» ACTIONS TO TAKE:
**1)** Using the neutron collision thread, please answer these questions:
(a) About how many times the neutron's mass is the mass of the carbon nucleus?
(b) Which two quantities does the thread say are conserved in an elastic collision?
(c) What value does the worked solution give for the fraction of kinetic energy transferred?
**2)** List every variable defined in the neutron collision thread under "First define appropriate variables," with what each one stands for.

» PASSAGE GIVEN:
================================
Question

A neutron in a nuclear reactor makes an elastic, head-on collision with the nucleus of a carbon atom initially at rest.

(a) What fraction of the neutron's kinetic energy is transferred to the carbon nucleus? (The mass of the carbon nucleus is about 12.0 times the mass of the neutron.)

__________

b) The initial kinetic energy of the neutron is 2.70 10-13 J. Find its final kinetic energy and the kinetic energy of the carbon nucleus after the collision.

neutron __________J

carbon nucleus __________J

Answer 1

For an elastic collision both momentum and energy are conserved.

First define appropriate variables:
m = mass of neutron
M = mass of carbon nucleus = 12*m
v = initial velocity of the neutron
u = final velocity of neutron
w = final velocity of carbon nucleus

Now let us look at what we are trying to find. And that is the ratio of the final KE of the carbon nucleus to the initial kinetic energy of the neutron.

KE0 = initial kinetic energy of the neutron
KE2 = final kinetic energy of the carbon nucleus

Fraction = KE2/KE0
Since kinetic energy is (1/2)m*v^2 we can rewrite this as.
Fraction = ([1/2)12m*w^2]/[(1.2)m*v^2] = 12*(w/v)^2

So we need the ratio of the velocities and we can find that using conservation of energy and conservation of momentum.

Conservation of energy.
(1/2)m*v^2 = (1/2)m*u^2 + (1/2)12m*w^2
v^2 = u^2 + 12*w^2

Conservation of momentum.
m*v = m*u + 12m*w

We want to solve for w as a function of v so get a raleation for u from the momentum equation and put this into the energy equation and solve.
u = v - 12*w
v^2 = (v - 12*w)^2 + 12*w^2
v^2 = v^2 - 24*v*w + 144*w^2 + 12*w^2

24*v*w = 156*w^2
w = (24/156)*v = (2/13)*v
(w/v) = 2/13

So the fraction of the kinetic energy is 12*(2/13)^2 = 0.284
================================
» RAW DATA:
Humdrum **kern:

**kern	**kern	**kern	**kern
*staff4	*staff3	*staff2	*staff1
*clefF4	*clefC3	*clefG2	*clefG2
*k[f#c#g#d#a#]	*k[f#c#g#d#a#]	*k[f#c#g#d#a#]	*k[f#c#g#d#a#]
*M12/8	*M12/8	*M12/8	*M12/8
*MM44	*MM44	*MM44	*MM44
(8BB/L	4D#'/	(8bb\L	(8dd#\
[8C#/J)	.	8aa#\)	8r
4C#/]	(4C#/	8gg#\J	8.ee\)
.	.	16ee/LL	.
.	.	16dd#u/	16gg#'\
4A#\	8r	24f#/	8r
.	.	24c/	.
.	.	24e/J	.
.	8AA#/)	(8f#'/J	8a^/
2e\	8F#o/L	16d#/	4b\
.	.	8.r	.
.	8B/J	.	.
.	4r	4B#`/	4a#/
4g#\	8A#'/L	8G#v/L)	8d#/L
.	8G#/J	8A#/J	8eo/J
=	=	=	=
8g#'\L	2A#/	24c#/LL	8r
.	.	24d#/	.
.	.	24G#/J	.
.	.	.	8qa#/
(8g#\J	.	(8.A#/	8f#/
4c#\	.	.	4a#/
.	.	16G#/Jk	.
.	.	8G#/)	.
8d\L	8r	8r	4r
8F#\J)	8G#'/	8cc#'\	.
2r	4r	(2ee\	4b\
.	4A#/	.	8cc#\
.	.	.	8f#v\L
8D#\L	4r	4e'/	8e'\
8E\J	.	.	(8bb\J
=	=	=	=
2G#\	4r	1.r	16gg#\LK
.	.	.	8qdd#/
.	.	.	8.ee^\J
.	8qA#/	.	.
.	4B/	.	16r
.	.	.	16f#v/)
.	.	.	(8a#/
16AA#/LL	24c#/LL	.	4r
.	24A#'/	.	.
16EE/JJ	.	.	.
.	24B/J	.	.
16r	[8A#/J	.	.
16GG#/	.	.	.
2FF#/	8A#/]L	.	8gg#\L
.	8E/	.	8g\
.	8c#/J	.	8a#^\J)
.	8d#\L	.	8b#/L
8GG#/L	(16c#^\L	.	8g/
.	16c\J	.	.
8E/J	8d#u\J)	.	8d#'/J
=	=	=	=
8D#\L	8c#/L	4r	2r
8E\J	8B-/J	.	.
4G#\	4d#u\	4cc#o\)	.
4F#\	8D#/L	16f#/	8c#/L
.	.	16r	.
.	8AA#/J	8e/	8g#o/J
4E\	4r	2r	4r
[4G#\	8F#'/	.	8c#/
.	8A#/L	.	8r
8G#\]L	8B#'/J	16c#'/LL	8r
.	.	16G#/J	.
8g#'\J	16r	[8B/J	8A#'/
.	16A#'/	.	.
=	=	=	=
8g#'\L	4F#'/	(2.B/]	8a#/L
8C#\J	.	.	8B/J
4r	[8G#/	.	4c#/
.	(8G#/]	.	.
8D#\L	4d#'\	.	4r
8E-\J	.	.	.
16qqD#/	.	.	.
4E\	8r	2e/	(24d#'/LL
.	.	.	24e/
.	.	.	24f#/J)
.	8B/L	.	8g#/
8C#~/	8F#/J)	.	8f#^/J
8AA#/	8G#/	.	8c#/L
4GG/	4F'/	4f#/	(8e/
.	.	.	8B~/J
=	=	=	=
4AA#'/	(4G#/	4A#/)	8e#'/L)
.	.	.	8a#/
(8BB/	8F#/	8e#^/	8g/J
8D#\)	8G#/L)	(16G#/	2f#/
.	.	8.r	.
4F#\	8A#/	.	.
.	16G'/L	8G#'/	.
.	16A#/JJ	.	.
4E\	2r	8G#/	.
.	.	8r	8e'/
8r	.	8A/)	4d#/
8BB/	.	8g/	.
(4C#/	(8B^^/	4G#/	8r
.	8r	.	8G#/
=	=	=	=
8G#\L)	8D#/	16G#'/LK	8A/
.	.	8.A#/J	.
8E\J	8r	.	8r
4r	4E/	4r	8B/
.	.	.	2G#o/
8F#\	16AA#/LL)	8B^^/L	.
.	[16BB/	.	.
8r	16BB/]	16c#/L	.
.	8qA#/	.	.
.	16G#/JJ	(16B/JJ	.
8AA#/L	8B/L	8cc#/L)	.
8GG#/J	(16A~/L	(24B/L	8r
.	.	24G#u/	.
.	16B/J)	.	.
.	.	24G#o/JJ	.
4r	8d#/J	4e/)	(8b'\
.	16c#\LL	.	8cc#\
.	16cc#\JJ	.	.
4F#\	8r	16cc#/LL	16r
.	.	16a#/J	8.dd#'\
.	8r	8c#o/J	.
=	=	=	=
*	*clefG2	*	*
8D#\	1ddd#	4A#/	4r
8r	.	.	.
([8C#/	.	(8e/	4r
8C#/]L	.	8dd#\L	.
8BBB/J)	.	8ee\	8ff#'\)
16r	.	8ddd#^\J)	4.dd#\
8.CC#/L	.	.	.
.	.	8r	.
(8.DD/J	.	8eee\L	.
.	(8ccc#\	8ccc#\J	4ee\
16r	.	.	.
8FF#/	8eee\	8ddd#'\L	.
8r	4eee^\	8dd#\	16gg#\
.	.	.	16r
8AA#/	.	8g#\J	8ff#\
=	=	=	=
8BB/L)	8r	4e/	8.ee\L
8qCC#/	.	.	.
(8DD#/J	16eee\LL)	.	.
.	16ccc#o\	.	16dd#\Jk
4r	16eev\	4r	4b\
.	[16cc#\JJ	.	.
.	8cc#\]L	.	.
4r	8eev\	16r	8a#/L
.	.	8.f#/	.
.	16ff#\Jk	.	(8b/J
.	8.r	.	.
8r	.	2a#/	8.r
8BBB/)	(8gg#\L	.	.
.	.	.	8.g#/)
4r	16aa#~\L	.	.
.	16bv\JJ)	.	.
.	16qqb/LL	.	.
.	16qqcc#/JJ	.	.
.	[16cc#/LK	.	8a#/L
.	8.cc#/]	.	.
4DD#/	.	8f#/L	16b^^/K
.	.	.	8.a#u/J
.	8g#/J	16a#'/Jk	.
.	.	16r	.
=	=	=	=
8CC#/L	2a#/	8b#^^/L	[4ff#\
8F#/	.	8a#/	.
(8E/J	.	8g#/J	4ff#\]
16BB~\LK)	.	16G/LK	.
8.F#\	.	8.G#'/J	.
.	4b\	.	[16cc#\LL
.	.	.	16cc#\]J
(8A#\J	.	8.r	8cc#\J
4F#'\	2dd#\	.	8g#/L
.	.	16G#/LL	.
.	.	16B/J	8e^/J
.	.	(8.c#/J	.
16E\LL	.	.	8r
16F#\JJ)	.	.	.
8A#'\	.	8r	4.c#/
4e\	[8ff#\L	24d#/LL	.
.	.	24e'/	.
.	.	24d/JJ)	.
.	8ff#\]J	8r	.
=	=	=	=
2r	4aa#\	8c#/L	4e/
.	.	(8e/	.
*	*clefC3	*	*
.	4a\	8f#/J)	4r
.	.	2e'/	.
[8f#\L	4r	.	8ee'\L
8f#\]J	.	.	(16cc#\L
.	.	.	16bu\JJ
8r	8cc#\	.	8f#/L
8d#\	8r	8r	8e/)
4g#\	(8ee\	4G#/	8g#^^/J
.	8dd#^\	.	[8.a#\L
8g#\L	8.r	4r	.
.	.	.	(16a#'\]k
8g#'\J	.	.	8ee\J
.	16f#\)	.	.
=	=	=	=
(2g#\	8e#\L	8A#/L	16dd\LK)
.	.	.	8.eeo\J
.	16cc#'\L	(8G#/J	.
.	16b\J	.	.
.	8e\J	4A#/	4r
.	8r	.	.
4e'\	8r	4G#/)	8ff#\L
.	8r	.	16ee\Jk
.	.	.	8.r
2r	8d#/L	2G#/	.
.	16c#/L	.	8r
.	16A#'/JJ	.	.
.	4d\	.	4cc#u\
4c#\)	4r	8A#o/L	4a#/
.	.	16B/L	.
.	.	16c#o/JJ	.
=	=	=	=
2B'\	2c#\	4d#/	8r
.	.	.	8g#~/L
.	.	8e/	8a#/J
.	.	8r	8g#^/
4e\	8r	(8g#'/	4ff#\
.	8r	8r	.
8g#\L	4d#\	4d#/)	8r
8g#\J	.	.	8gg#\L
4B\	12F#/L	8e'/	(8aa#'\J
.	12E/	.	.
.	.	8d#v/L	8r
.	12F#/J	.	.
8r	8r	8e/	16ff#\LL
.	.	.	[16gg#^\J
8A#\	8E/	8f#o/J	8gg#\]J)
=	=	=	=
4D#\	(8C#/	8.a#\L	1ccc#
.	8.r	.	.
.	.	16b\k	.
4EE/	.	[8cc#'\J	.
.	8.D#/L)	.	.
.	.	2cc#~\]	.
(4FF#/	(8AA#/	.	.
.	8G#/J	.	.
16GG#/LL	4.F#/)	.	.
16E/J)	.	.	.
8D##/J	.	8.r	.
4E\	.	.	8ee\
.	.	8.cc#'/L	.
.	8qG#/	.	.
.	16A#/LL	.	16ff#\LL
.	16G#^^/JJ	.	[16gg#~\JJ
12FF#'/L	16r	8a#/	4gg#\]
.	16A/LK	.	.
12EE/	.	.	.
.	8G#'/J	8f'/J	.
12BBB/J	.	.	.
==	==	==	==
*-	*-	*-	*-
================================
» WRITTEN RESPONSES:
**1)**
(a) About 12.0 times.
(b) Momentum and energy.
(c) 0.284.

**2)**
- m: mass of the neutron
- M: mass of the carbon nucleus (12*m)
- v: initial velocity of the neutron
- u: final velocity of the neutron
- w: final velocity of the carbon nucleus